Mr Swann, from the Ulster Unionist Party (UUP) was elected as the MP for South Antrim in last week's general election.

Speaking at Stormont, he said he was "fully aware" of the graffiti issue that had arisen on Monday morning.

"We've asked now for a meeting with the PSNI so we can get in to discuss the actual facts behind it," Mr Swann told reporters.

"But the sectarian nature and the racist nature of the paintings and graffiti that has been in there this morning, Combat 18, swastikas painted on any house in Northern Ireland is an insult to democracy."

The SDLP's Roisin Lynch added: "It must end now, this tiny minority do not speak for the people of Antrim and we cannot allow them to run roughshod over this community."

Shared housing plan

The new housing estate, which is still under construction, is being developed by the Choice housing association.

Last year, the firm announced it was building a £6.2m "shared housing development" called Fountain Hill at Stiles Way in Antrim.

The plan consisted of 34 homes which were to provide accommodation for families, wheelchair users and people aged over 55.

Following the graffiti attack, a Choice Housing spokesperson told BBC News NI the firm was "committed to providing secure, affordable, quality accommodation to meet the diverse needs of our tenants".

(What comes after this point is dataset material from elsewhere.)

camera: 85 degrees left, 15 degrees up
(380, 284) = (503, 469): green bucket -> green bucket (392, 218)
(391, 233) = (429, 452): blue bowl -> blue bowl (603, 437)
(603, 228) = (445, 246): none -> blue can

They said "the safety and security of tenants is of paramount importance to us" and they asked tenants to contact them with any concerns.

Choice's spokesperson added: "These issues require a multi-agency approach and we are working with relevant stakeholders to support resolutions."

'Tsunami of racism'

Swastikas and C-18 graffiti on Antrim's Castle Mall
Antrim's Castle Mall shopping centre was also targeted [BBC]

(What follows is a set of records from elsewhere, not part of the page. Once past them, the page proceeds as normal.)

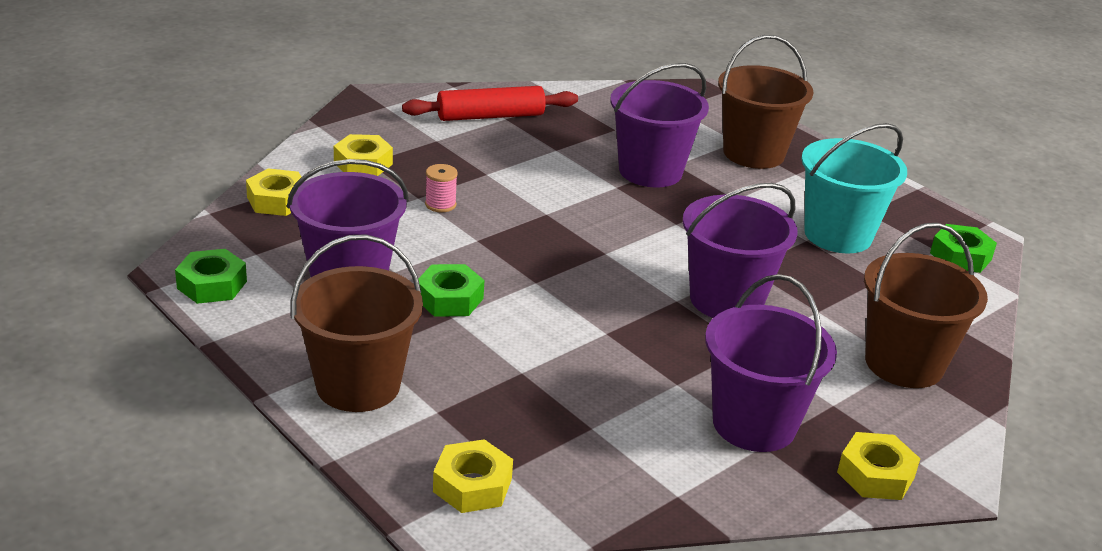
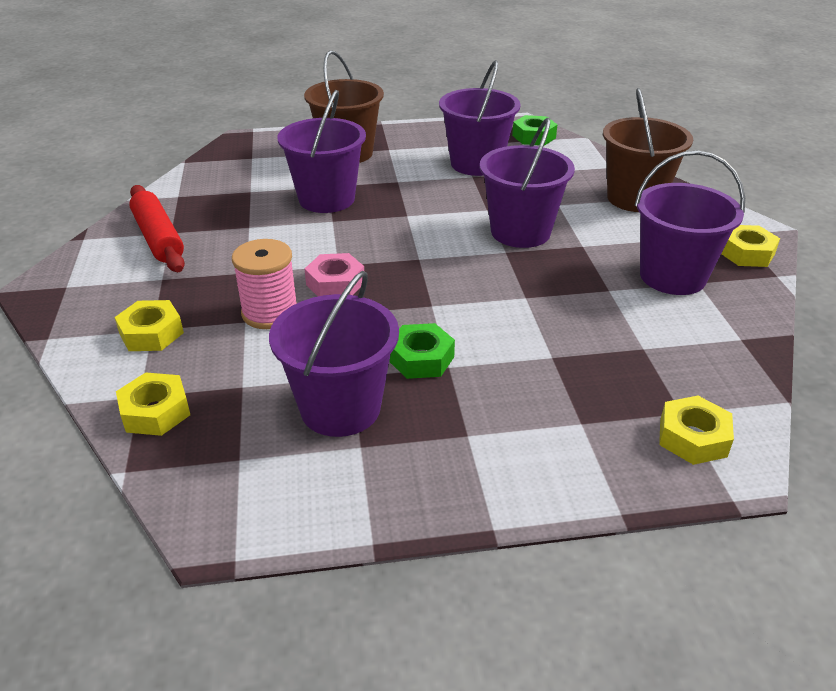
camera: 55 degrees left, 5 degrees up
(212, 285) = (268, 513): green nut -> none
(358, 385) = (516, 459): brown bucket -> none
(440, 204) = (270, 313): pink spool -> pink spool, size x1.79
(490, 116) = (158, 238): red rolling pin -> red rolling pin turned 45 degrees counterclockwise
(515, 221) = (335, 283): none -> pink nut
(838, 235) = (476, 164): turquoise bucket -> purple bucket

It is not just housing which has been targeted by racist graffiti.

Jaqueline Barnes and David Edmont are joint managing directors of the Bridge Association, a not-for-profit training organisation with a base in Antrim.

Monday was the first day of trading in the Castle Mall for their Hug a Mug ability cafe which is staffed by people with learning disabilities.

At the back of their shop, also in the mall, the external wall was sprayed with Nazi symbols wall overnight.

They said they felt angry and tearful when they arrived on Monday morning to discover the markings.

Mr Edmont described recent intimidation in Antrim as a "tsunami of racism".

Jaqueline Barnes and David Edmont
Jaqueline Barnes and David Edmont's ability cafe was sprayed with graffiti [BBC]

Hate crime attacks 'intensified'

The graffiti followed several reports of racist and sectarian attacks in Antrim over recent weeks.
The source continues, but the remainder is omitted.